Items listed in a dataset:
• • • •

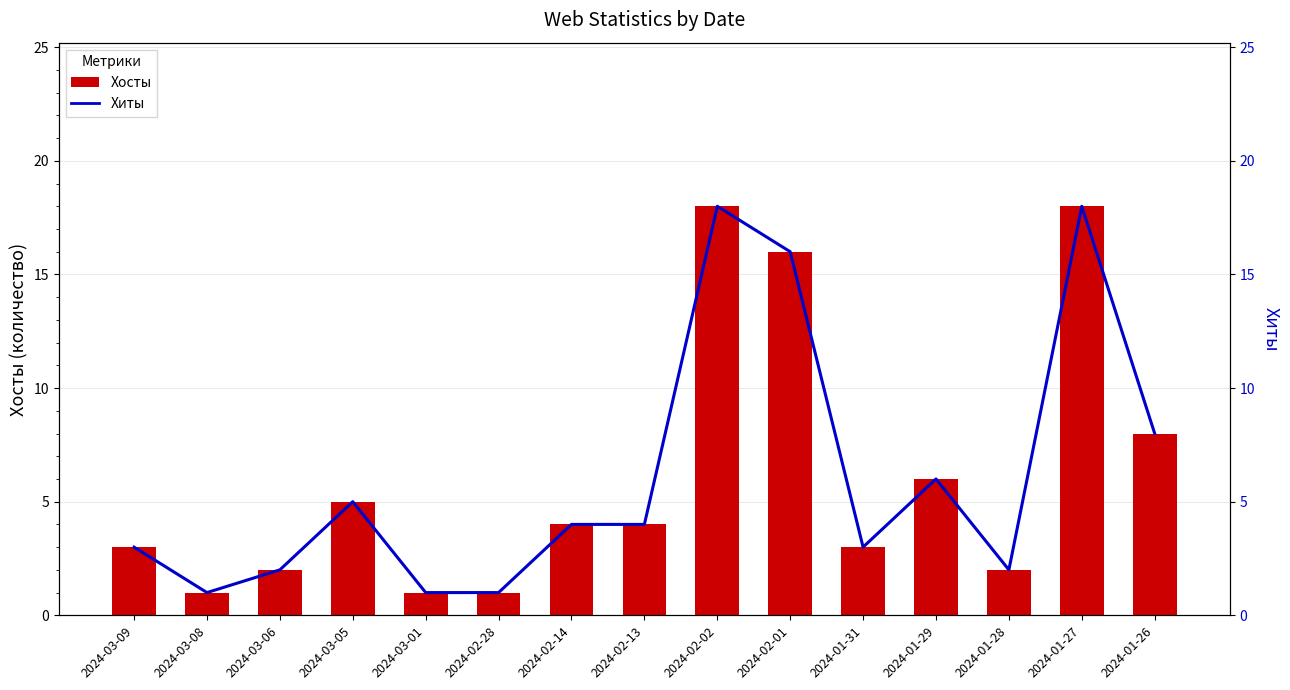

Which series has the widest spread of values?

Хосты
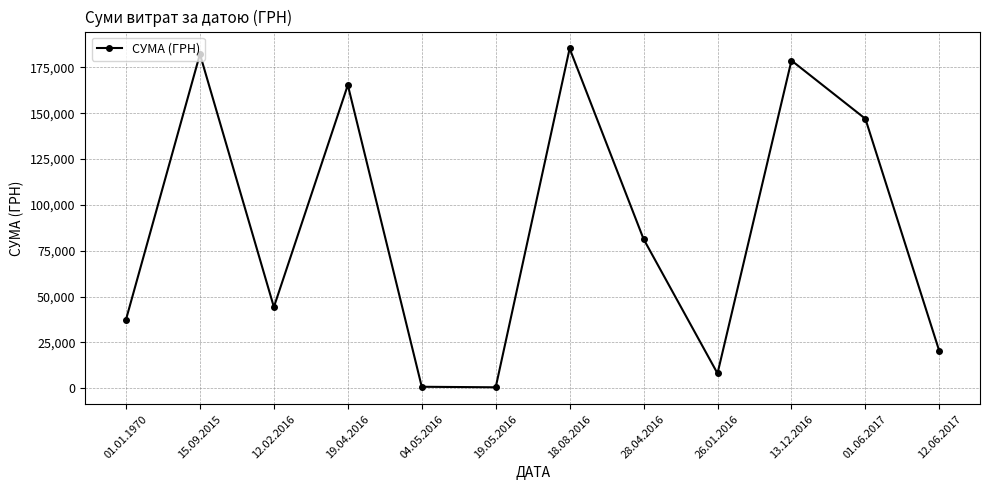

What is the label of the 1st point from the right?

12.06.2017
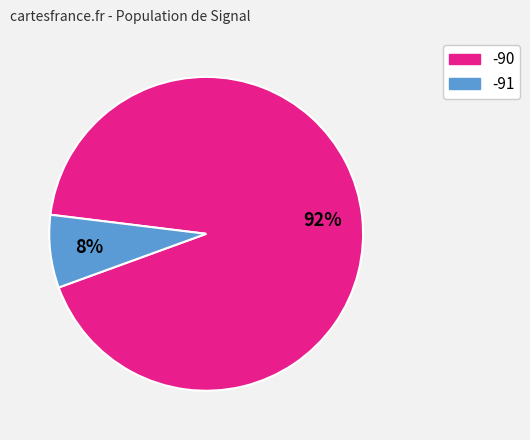

True or false: -90 accounts for 99% of the total.

False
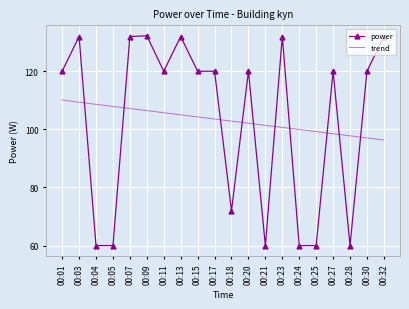

What is the spread (max minus min) of values at 00:01?

9.9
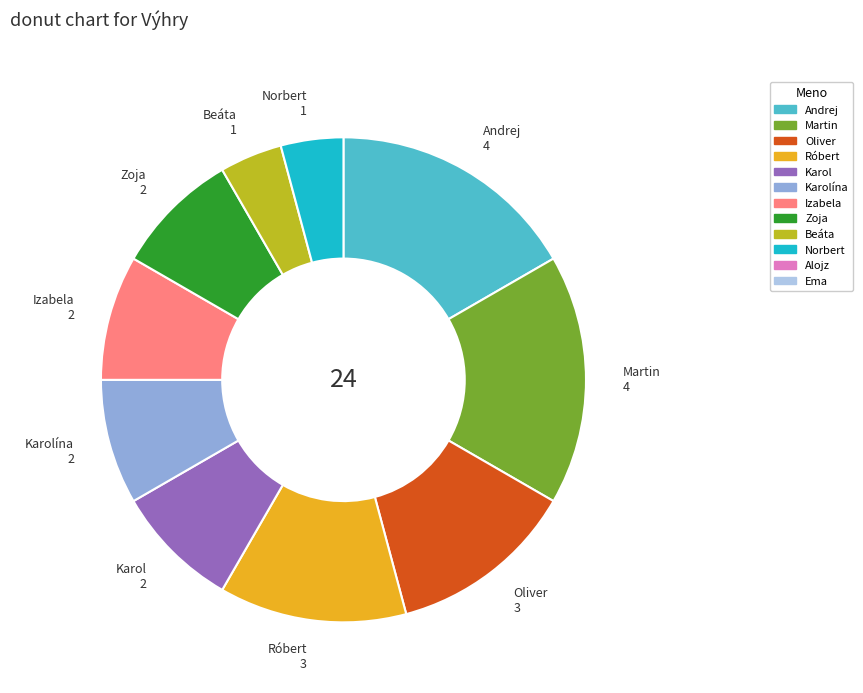

Is there a majority slice in this chart?

No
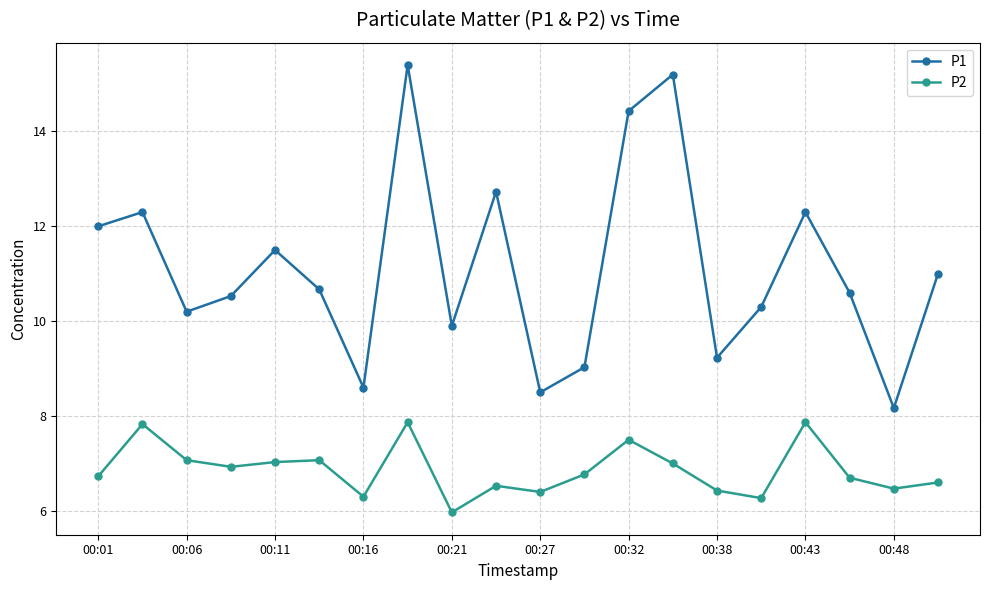

How many interior local peaks does the P2 series have?

6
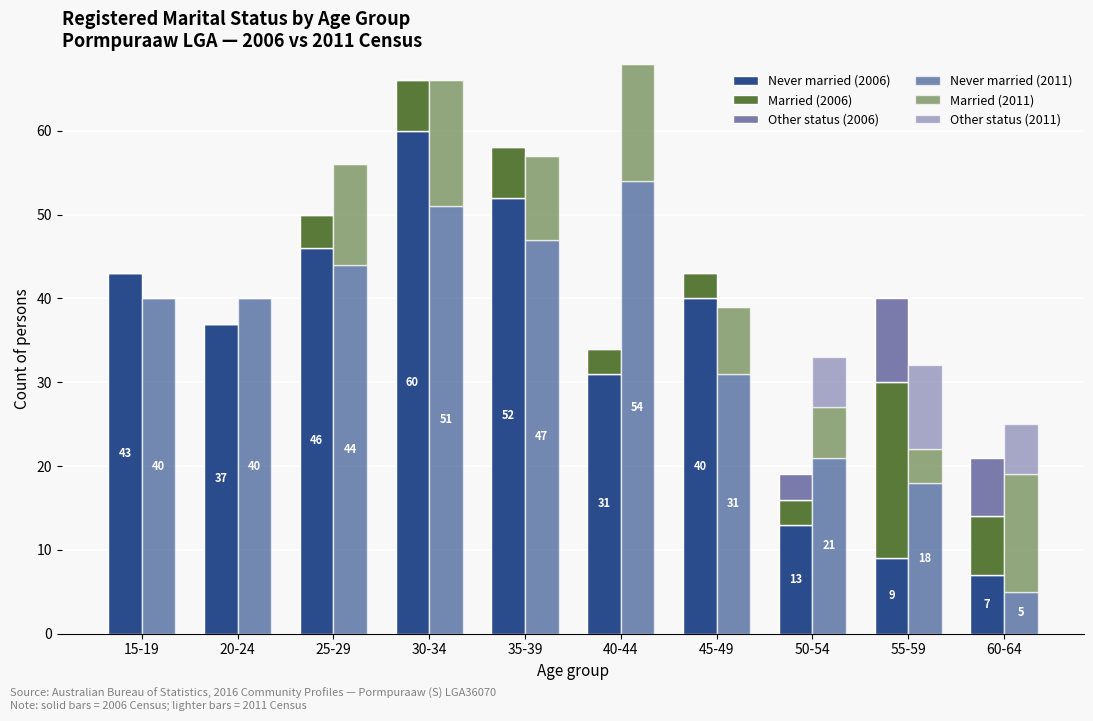

What is the value of the Never married (2006) bar at the 7th from the left?

40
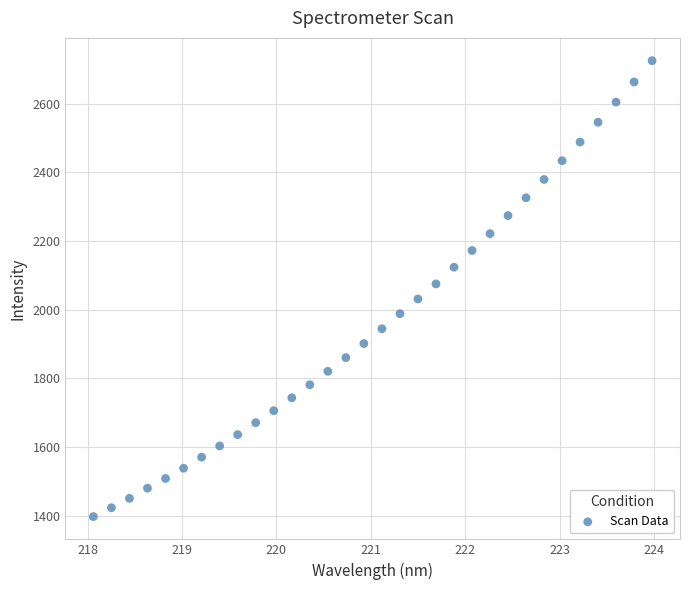

What is the range of X values (max minus min)?

5.9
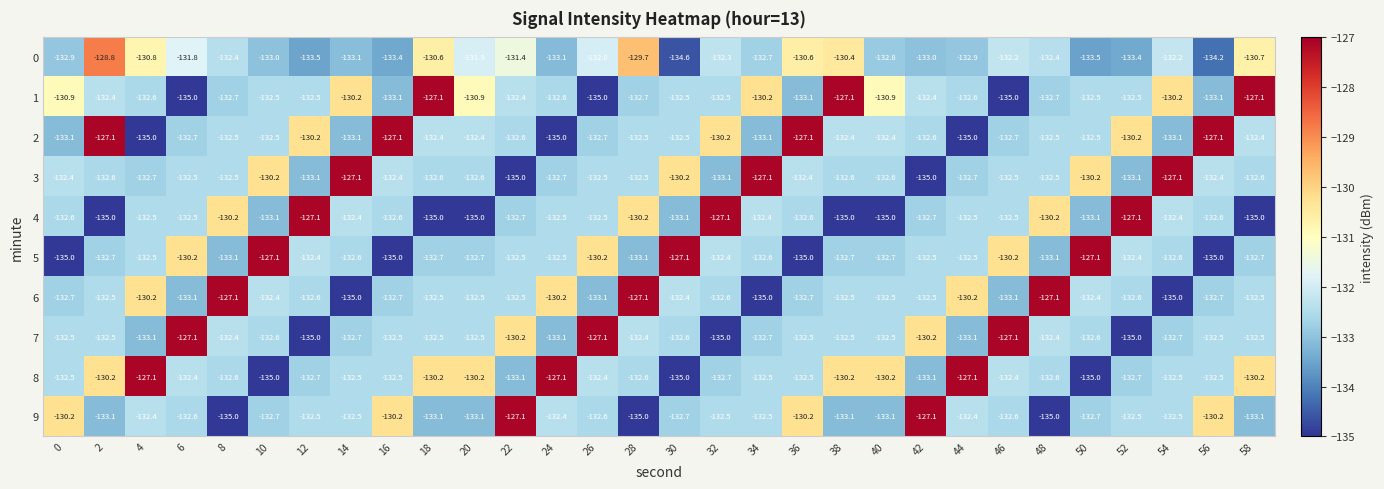

At which category is the sum across all series the highest?

2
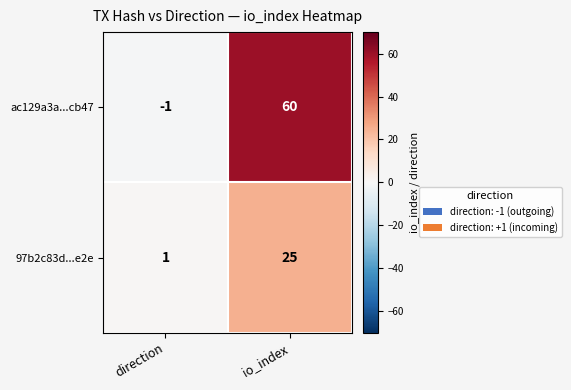

Between direction and io_index, which series saw the biggest shift?

ac129a3a...cb47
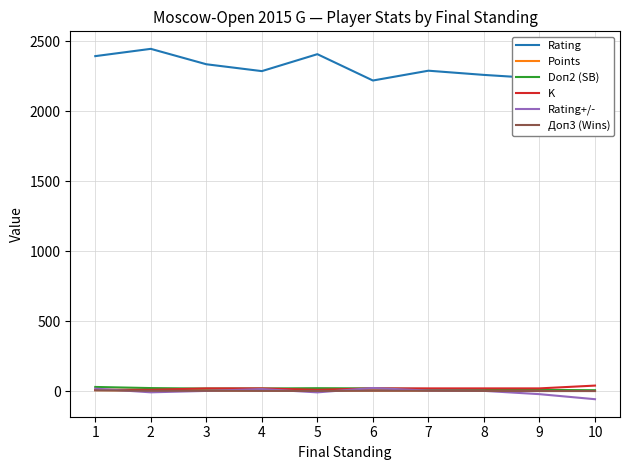

What are all the series names shown in the legend?

Rating, Points, Doп2 (SB), K, Rating+/-, Доп3 (Wins)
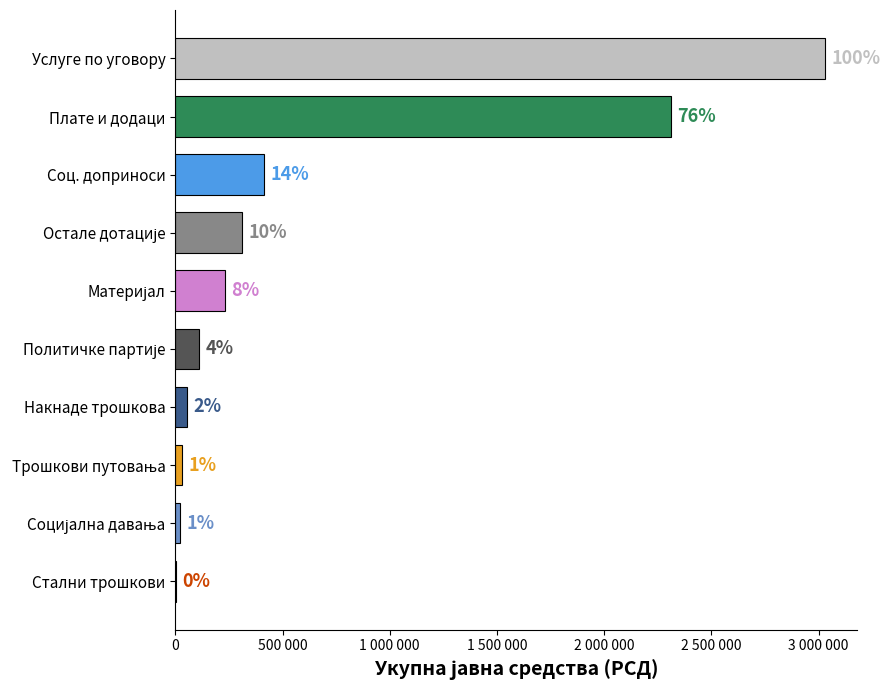

Are the bars grouped side by side (vs. stacked)?

No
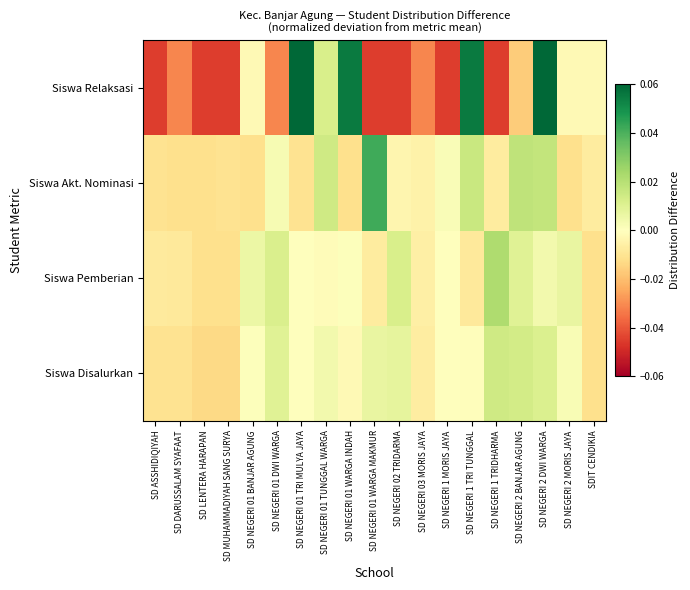

Reading left to right, list all the values displayed in this chart.

Siswa Disalurkan: SD ASSHIDIQIYAH=-0.0	SD DARUSSALAM SYAFAAT=-0.0	SD LENTERA HARAPAN=-0.0	SD MUHAMMADIYAH SANG SURYA=-0.0	SD NEGERI 01 BANJAR AGUNG=0.0	SD NEGERI 01 DWI WARGA=0.0	SD NEGERI 01 TRI MULYA JAYA=-0.0	SD NEGERI 01 TUNGGAL WARGA=0.0	SD NEGERI 01 WARGA INDAH=-0.0	SD NEGERI 01 WARGA MAKMUR=0.0	SD NEGERI 02 TRIDARMA=0.0	SD NEGERI 03 MORIS JAYA=-0.0	SD NEGERI 1 MORIS JAYA=-0.0	SD NEGERI 1 TRI TUNGGAL=-0.0	SD NEGERI 1 TRIDHARMA=0.0	SD NEGERI 2 BANJAR AGUNG=0.0	SD NEGERI 2 DWI WARGA=0.0	SD NEGERI 2 MORIS JAYA=0.0	SDIT CENDIKIA=-0.0
Siswa Pemberian: SD ASSHIDIQIYAH=-0.0	SD DARUSSALAM SYAFAAT=-0.0	SD LENTERA HARAPAN=-0.0	SD MUHAMMADIYAH SANG SURYA=-0.0	SD NEGERI 01 BANJAR AGUNG=0.0	SD NEGERI 01 DWI WARGA=0.0	SD NEGERI 01 TRI MULYA JAYA=0.0	SD NEGERI 01 TUNGGAL WARGA=-0.0	SD NEGERI 01 WARGA INDAH=0.0	SD NEGERI 01 WARGA MAKMUR=-0.0	SD NEGERI 02 TRIDARMA=0.0	SD NEGERI 03 MORIS JAYA=-0.0	SD NEGERI 1 MORIS JAYA=-0.0	SD NEGERI 1 TRI TUNGGAL=-0.0	SD NEGERI 1 TRIDHARMA=0.0	SD NEGERI 2 BANJAR AGUNG=0.0	SD NEGERI 2 DWI WARGA=0.0	SD NEGERI 2 MORIS JAYA=0.0	SDIT CENDIKIA=-0.0
Siswa Akt. Nominasi: SD ASSHIDIQIYAH=-0.0	SD DARUSSALAM SYAFAAT=-0.0	SD LENTERA HARAPAN=-0.0	SD MUHAMMADIYAH SANG SURYA=-0.0	SD NEGERI 01 BANJAR AGUNG=-0.0	SD NEGERI 01 DWI WARGA=0.0	SD NEGERI 01 TRI MULYA JAYA=-0.0	SD NEGERI 01 TUNGGAL WARGA=0.0	SD NEGERI 01 WARGA INDAH=-0.0	SD NEGERI 01 WARGA MAKMUR=0.0	SD NEGERI 02 TRIDARMA=-0.0	SD NEGERI 03 MORIS JAYA=-0.0	SD NEGERI 1 MORIS JAYA=0.0	SD NEGERI 1 TRI TUNGGAL=0.0	SD NEGERI 1 TRIDHARMA=-0.0	SD NEGERI 2 BANJAR AGUNG=0.0	SD NEGERI 2 DWI WARGA=0.0	SD NEGERI 2 MORIS JAYA=-0.0	SDIT CENDIKIA=-0.0
Siswa Relaksasi: SD ASSHIDIQIYAH=-0.0	SD DARUSSALAM SYAFAAT=-0.0	SD LENTERA HARAPAN=-0.0	SD MUHAMMADIYAH SANG SURYA=-0.0	SD NEGERI 01 BANJAR AGUNG=-0.0	SD NEGERI 01 DWI WARGA=-0.0	SD NEGERI 01 TRI MULYA JAYA=0.1	SD NEGERI 01 TUNGGAL WARGA=0.0	SD NEGERI 01 WARGA INDAH=0.1	SD NEGERI 01 WARGA MAKMUR=-0.0	SD NEGERI 02 TRIDARMA=-0.0	SD NEGERI 03 MORIS JAYA=-0.0	SD NEGERI 1 MORIS JAYA=-0.0	SD NEGERI 1 TRI TUNGGAL=0.1	SD NEGERI 1 TRIDHARMA=-0.0	SD NEGERI 2 BANJAR AGUNG=-0.0	SD NEGERI 2 DWI WARGA=0.1	SD NEGERI 2 MORIS JAYA=-0.0	SDIT CENDIKIA=-0.0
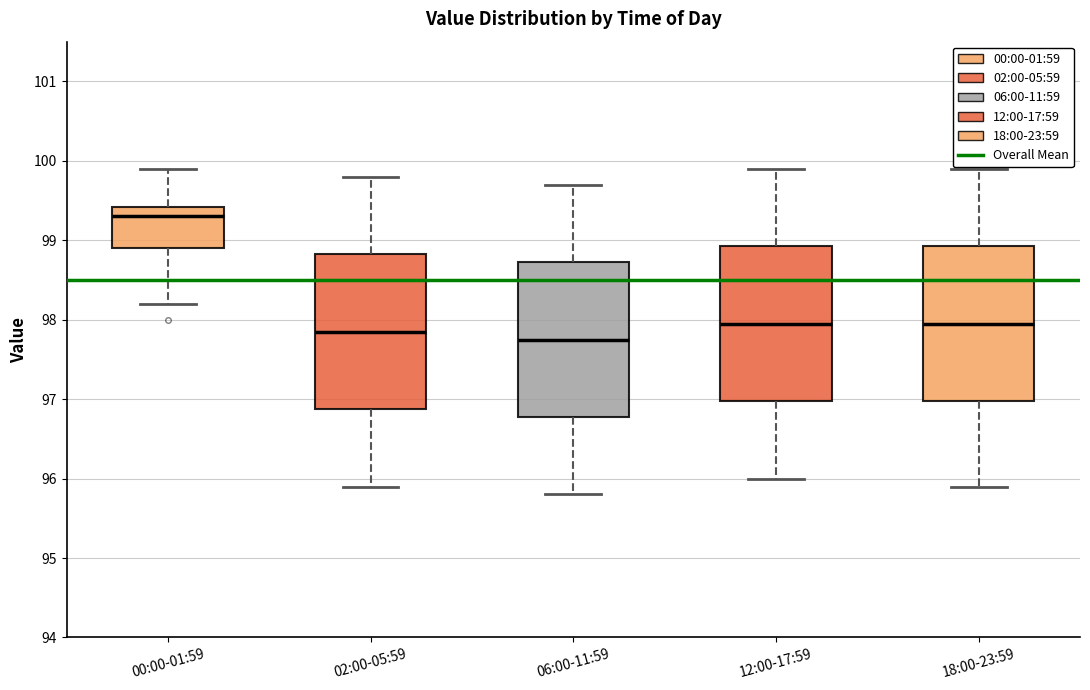

Reading left to right, read every box against the y-axis: the position of its median line, the range the box covers, and the ends of its whiskers. The values are not printed on the chart, so give them approximately, as read against the axis.

00:00-01:59: median 99.3, box 98.9 to 99.4, whiskers 98.2 to 99.9
02:00-05:59: median 97.9, box 96.9 to 98.8, whiskers 95.9 to 99.8
06:00-11:59: median 97.8, box 96.8 to 98.7, whiskers 95.8 to 99.7
12:00-17:59: median 98.0, box 97.0 to 98.9, whiskers 96.0 to 99.9
18:00-23:59: median 98.0, box 97.0 to 98.9, whiskers 95.9 to 99.9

• • • •

Exercise requirements:
Copy the data verbatim from its start through the line containing "ac129a3a...cb47", including that line. Leave out the pictures.

Response area:
Which series has the widest spread of values?

Хосты

What is the label of the 1st point from the right?

12.06.2017

True or false: -90 accounts for 99% of the total.

False

What is the spread (max minus min) of values at 00:01?

9.9

Is there a majority slice in this chart?

No

How many interior local peaks does the P2 series have?

6

What is the value of the Never married (2006) bar at the 7th from the left?

40

What is the range of X values (max minus min)?

5.9

At which category is the sum across all series the highest?

2

Between direction and io_index, which series saw the biggest shift?

ac129a3a...cb47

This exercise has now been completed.